Reputation: 41
When I read the programming guide, I got the feeling that shared memory will always improve the performance, but it seems not. I have two functions:
const int Ntimes=1;
__global__ void testgl(float *A, float *C, int numElements){
int ti = threadIdx.x;
int b0 = blockDim.x*blockIdx.x;
if (b0+ti < numElements){
for(int i=0;i<Ntimes;i++){
A[b0+ti]=A[b0+ti]*A[b0+ti]*10-2*A[b0+ti]+1;
}
C[b0+ti] = A[b0+ti]*A[b0+ti];
}
}
__global__ void testsh(float *A, float *C, int numElements){
int ti = threadIdx.x;
int b0 = blockDim.x*blockIdx.x;
__shared__ float a[1024];
if (b0+ti < numElements){
a[ti]=A[b0+ti];
}
__syncthreads();
if (b0+ti < numElements){
for(int i=0;i<Ntimes;i++){
a[ti]=a[ti]*a[ti]*10-2*a[ti]+1;
}
C[b0+ti] = a[ti]*a[ti];
}
}
int main(void){
int numElements = 500000;
size_t size = numElements * sizeof(float);
// Allocate the host input
float *h_A = (float *)malloc(size);
float *h_B = (float *)malloc(size);
// Allocate the host output
float *h_C = (float *)malloc(size);
float *h_D = (float *)malloc(size);
// Initialize the host input
for (int i = 0; i < numElements; i++){
h_A[i] = rand()/(float)RAND_MAX;
h_B[i] = h_A[i];
}
// Allocate the device input
float *d_A = NULL; cudaMalloc((void **)&d_A, size);
float *d_B = NULL; cudaMalloc((void **)&d_B, size);
float *d_C = NULL; cudaMalloc((void **)&d_C, size);
float *d_D = NULL; cudaMalloc((void **)&d_D, size);
//Copy to Device
cudaMemcpy(d_A, h_A, size, cudaMemcpyHostToDevice);
cudaMemcpy(d_B, h_B, size, cudaMemcpyHostToDevice);
// Launch the Vector Add CUDA Kernel
int threadsPerBlock = 1024;
int blocksPerGrid =(numElements + threadsPerBlock - 1) / threadsPerBlock;
testgl<<<blocksPerGrid, threadsPerBlock>>>(d_A, d_C, numElements);
testsh<<<blocksPerGrid, threadsPerBlock>>>(d_B, d_D, numElements);
// Copy the device resultto the host
cudaMemcpy(h_C, d_C, size, cudaMemcpyDeviceToHost);
cudaMemcpy(h_D, d_D, size, cudaMemcpyDeviceToHost);
// Free device global memory
cudaFree(d_A);
cudaFree(d_B);
cudaFree(d_C);
cudaFree(d_D);
// Free host memory
free(h_A);
free(h_B);
free(h_C);
free(h_D);
// Reset the device and exit
cudaDeviceReset();
return 0;
}
If Ntimes
is set to be 1, testgl
costs 49us, and testsh
costs 97us.
If Ntimes
is set to be 100, testgl
costs 9.7ms, and testsh
costs 8.9ms.
I do not know why it's more than 100 times longer.

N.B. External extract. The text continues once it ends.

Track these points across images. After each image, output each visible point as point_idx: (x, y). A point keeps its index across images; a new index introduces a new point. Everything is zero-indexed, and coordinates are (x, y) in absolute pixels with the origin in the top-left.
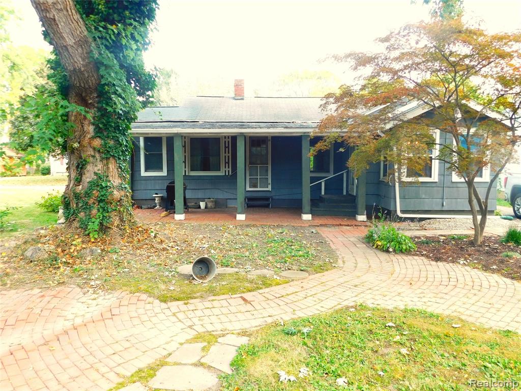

So it seems the shared memory helps only when we want to do a lot of things in device, is that right?
The card used here is GTX680.
Thanks in advance.
Upvotes: 3
Views: 347
Reputation: 1301
shared memory will always improve the performance
Thats not true. It depends on the algorithm. If you have a perfectly coalesced memory access in the kernel and you are accessing the global memory just once it may not help. But if you are implementing suppose a matrix multiplication where you need the partial sums to be held then it will be useful.
It will be also helpful if you are accessing the same memory location more than once in the kernel it will help in this case since the shared memory latency is 100 times less than the global memory because its on-chip memory.
When you analyse that the kernel is bandwidth limited then its a good place to think if there is a scope of using the shared memory and increase the performance. Its also better strategy to check the occupancy calculator to check if the usage of shared memory is going to affect the occupancy.
shared memory helps only when we want to do a lot of things in device ?
Partial Yes. Shared memory helps when we want to do a lot of things in device.
In your case in the above kernel, as you are accessing the global memory more than once in the kernel it should help. It will be helpful if you can provide the complete reproducer to analyze the code. Also it will be helpful to know the card details you are running on.
Upvotes: 2